Mécanismes délétères
De fait, il ne résiste pas. D’innombrables études documentent les mécanismes délétères des réseaux sociaux sur la capacité d’attention, la sociabilité ou les opinions politiques. Les conséquences sont désormais sous nos yeux. La campagne éclair d’un outsider pro-russe en Roumanie, exclusivement menée sur TikTok, a débouché sur une crise politique majeure. La chute de la lecture chez les plus jeunes face à la concurrence des écrans est une réalité attestée par une récente étude du Centre national du livre (le chiffre le plus troublant : 69 % des lecteurs de 16-19 ans font autre chose sur écran en même temps qu’ils lisent). On peine à comprendre pourquoi les pouvoirs publics, si répressifs s’agissant de la consommation du cannabis aux vertus pourtant apaisantes, baissent entièrement les bras devant cette nouvelle et puissante addiction. L’interdiction des réseaux sociaux aux moins de seize ans votée par l’Australie paraît une évidence. Si l’on peut discuter de l’usage des drogues pour les adultes, il est criminel de ne pas en protéger les enfants.

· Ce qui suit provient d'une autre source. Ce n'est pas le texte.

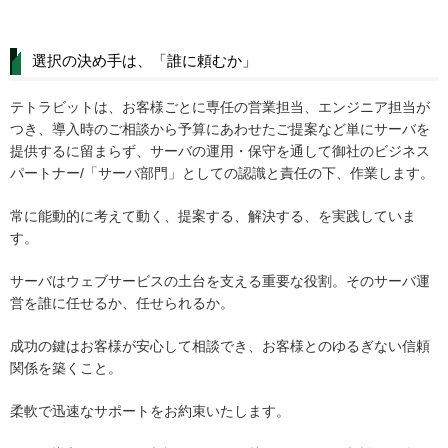
選択の決め手は、「誰に頼むか」
テトラビットは、お客様ごとに専任の営業担当、エンジニア担当が
つき、導入時のご相談から予算にあわせたご提案など単にサーバを
提供するに留まらず、サーバの運用・保守を通して御社のビジネス
パートナー/「サーバ部門」としての認識と責任の下、作業します。
常に能動的に考えて動く、提案する、解決する、を実践していま
す。
サーバはウェブサービスの土台を支える重要な役割。そのサーバ運
営を誰に任せるか、任せられるか。
成功の鍵はお客様が安心して相談でき、お客様とのゆるぎない信頼
関係を築くこと。
柔軟で迅速なサポートをお約束いたします。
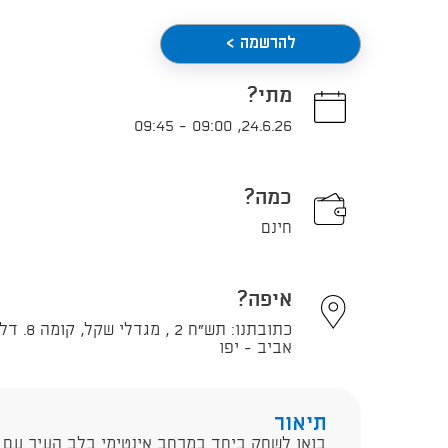
להרשמה >
מתי?
09:45
-
09:00
,
24.6.26
כמה?
חינם
איפה?
אביב - יפו
תיאור
בואו לשחק ביחד במרחב אינטימי בלב העיר עם ה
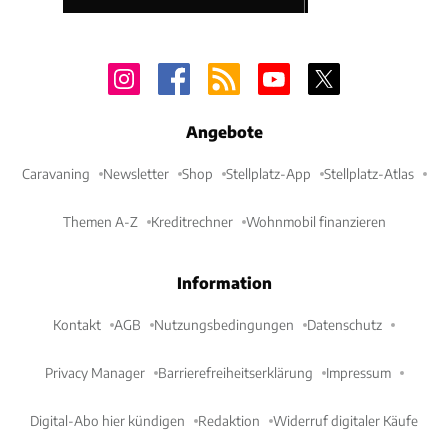
Angebote
Caravaning
Newsletter
Shop
Stellplatz-App
Stellplatz-Atlas
Themen A-Z
Kreditrechner
Wohnmobil finanzieren
Information
Kontakt
AGB
Nutzungsbedingungen
Datenschutz
Privacy Manager
Barrierefreiheitserklärung
Impressum
Digital-Abo hier kündigen
Redaktion
Widerruf digitaler Käufe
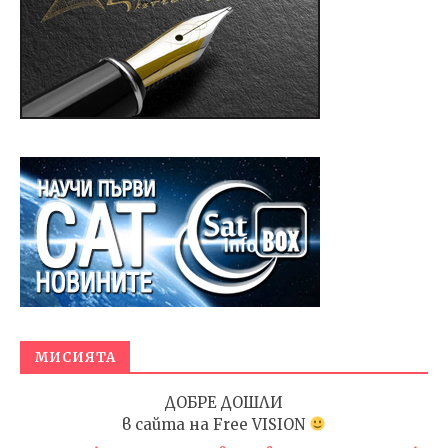
МИСИЯТА
ДОБРЕ ДОШЛИ
в сайта на
Free VISION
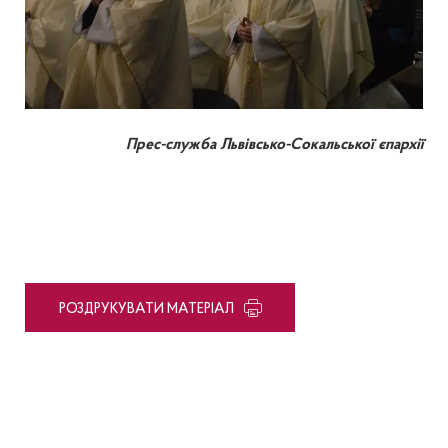
Прес-служба Львівсько-Сокальської єпархії
PОЗДРУКУВАТИ МАТЕРІАЛ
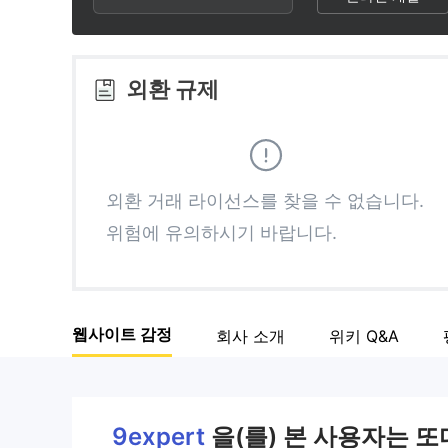
2
6
3
7
외환 규제
4
8
5
9
외환 거래 라이선스를 찾을 수 없습니다.
위험에 유의하시기 바랍니다.
6
7
웹사이트 감정
회사 소개
위키 Q&A
8
9
9expert
을(를) 본 사용자는 또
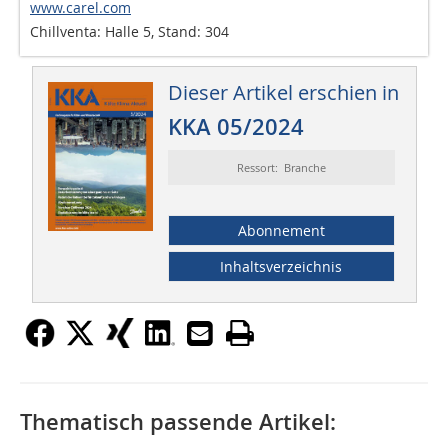
www.carel.com
Chillventa: Halle 5, Stand: 304
Dieser Artikel erschien in
KKA 05/2024
Ressort: Branche
Abonnement
Inhaltsverzeichnis
Thematisch passende Artikel:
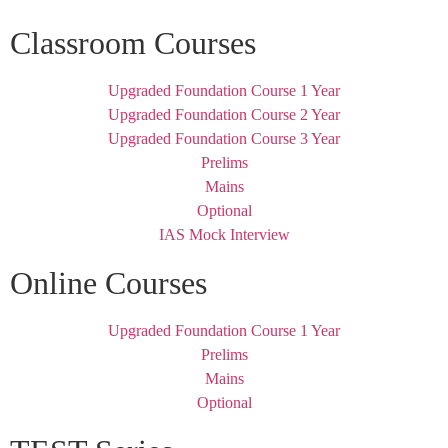
Classroom Courses
Upgraded Foundation Course 1 Year
Upgraded Foundation Course 2 Year
Upgraded Foundation Course 3 Year
Prelims
Mains
Optional
IAS Mock Interview
Online Courses
Upgraded Foundation Course 1 Year
Prelims
Mains
Optional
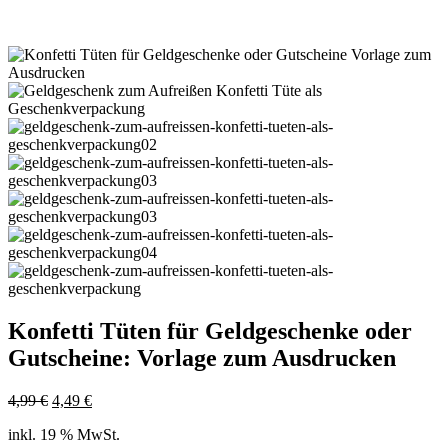
Konfetti Tüten für Geldgeschenke oder
Gutscheine: Vorlage zum Ausdrucken
Ursprünglicher
Aktueller
4,99
€
4,49
€
Preis
Preis
inkl. 19 % MwSt.
war:
ist:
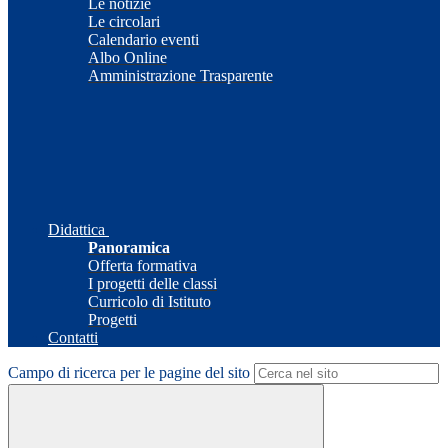
Le notizie
Le circolari
Calendario eventi
Albo Online
Amministrazione Trasparente
Didattica
Panoramica
Offerta formativa
I progetti delle classi
Curricolo di Istituto
Progetti
Contatti
Campo di ricerca per le pagine del sito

La loi ne suffit évidemment pas. Pour chaque addiction, il faut comprendre sa raison profonde. A regarder mes voisins de siège, le fondement métaphysique des réseaux sociaux me semble clair : tuer le temps. Littéralement. Anéantir chaque seconde. S’extraire de soi. Ne pas laisser la moindre place aux pensées fortuites ni aux rencontres hasardeuses. Comme si la modernité, dans son matérialisme radical, ne supportait pas les interstices de l’esprit. Comme si le burn-out si répandu était en fait une combustion interne, un insatiable désir d’étourdissement. Comme si l’agitation évitait la finitude.
Lire !
Les Français passent en moyenne plus de deux heures par jour sur les réseaux sociaux. Deux heures entièrement annihilées, parties en fumée, qui ne contribueront ni au PIB ni au bien-être, qui ne laisseront ni émotion ni souvenir. En guise de bonne résolution pour l’année 2025, je vous propose de vous sevrer des réseaux sociaux, comme je l’ai fait il y a bien des années après avoir été convaincu par Jaron Lanier (seule exception : LinkedIn, auquel il faudrait vraiment être pervers pour devenir addict). Et de consacrer ces deux heures non pas à tuer le temps, mais à le perdre, à le dilapider en des tâches inutiles qui nous rendent plus vivants, présents à nous-mêmes et au monde.
Que peut-on faire en deux heures ? Marcher, pour atteindre les fameux dix mille pas quotidiens nécessaires à notre équilibre. Dormir, puisque nous avons perdu une heure trente de sommeil en cinquante ans. Devenir un virtuose du violon, un génie du tricot ou un as de l’informatique : selon la règle des dix mille heures imaginée par Malcolm Gladwell, n’importe qui peut réussir dans n’importe quelle discipline après dix mille heures de pratique intensive, soit moins de deux ans au rythme prescrit.
Et puis bien sûr, lire. Si l’on se réfère à la durée des livres audios, il vous faudra une semaine pour l’« Ethique » de Spinoza, un mois pour les « Essais » de Montaigne, et deux pour « La Recherche » de Proust. La recherche de quoi ? Du temps perdu, justement. Car « les vrais paradis sont les paradis qu’on a perdus ».